I called the dealer, they told me it is a $700 repair job, because they need to remove the alternator to get to it. I watched a few videos on YouTube, and went to NAPA auto-parts GM Part Number is 12635957, NAPA # is ECH OP6233 for $53. I also got a Oil Pressure Switch Socket, NAPA # 3458. You absolutely need the socket to remove the switch. It is really a very tight space to work around. I also needed to use a socket wrench with an extension. Be really careful if you are going to try it. First, do not damage the electrical connecting harness, it is clipped on to the Oil Pressure Sending Unit. Gently remove it, by releasing the clip, then sliding it off. I had to put the socket on the sending unit first, then connect the extension, then connect the socket wrench to the extension. Again, apply consistent pressure to remove the sending unit, don't jerk it. You don't want to damage the treads or you will have a major problem.

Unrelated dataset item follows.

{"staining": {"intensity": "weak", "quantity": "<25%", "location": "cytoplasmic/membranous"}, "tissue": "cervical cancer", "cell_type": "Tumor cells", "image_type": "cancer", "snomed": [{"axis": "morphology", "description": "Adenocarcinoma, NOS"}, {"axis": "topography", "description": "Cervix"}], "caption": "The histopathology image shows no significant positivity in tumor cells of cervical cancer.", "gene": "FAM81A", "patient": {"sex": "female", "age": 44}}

Due to the confined space, I could only move the socket wrench maybe 60 degrees. So, it will take a while, lots of short movements on the socket wrench.

Getting the new sending unit into the treads it difficult, because you really can't see what you are doing, you have to feel your way into the threads with your hand, and align the new sending unit properly into the threads. Try to get a few turns by hand to secure the new sending unit, and ensure it is aligned properly before you start applying the force of the socket wrench. Also, ensure you stay squared up down the length of the extension, so as not put uneven torque on the unit while screwing it in to the engine (or you might damage the threads). There's an o-ring on the sending unit, so once it is tight and completely in stop, don't over tighten it. I took the socket off twice while I was installing the new sending unit to visually inspect it was going on straight and true; once at the very start after about 5-6 turns (before I could do any serious damage), then again when it was requiring a bit more force to turn the wrench, which at that point, there was only a 2mm gap to close before the sending unit was completely seated. Then reattach the electrical harness.

I've been driving for the past few days, and have not seen the warning light reappear - problem fixed. Be patient with the process, it is a really simple fix, but made very challenging due to the confined space.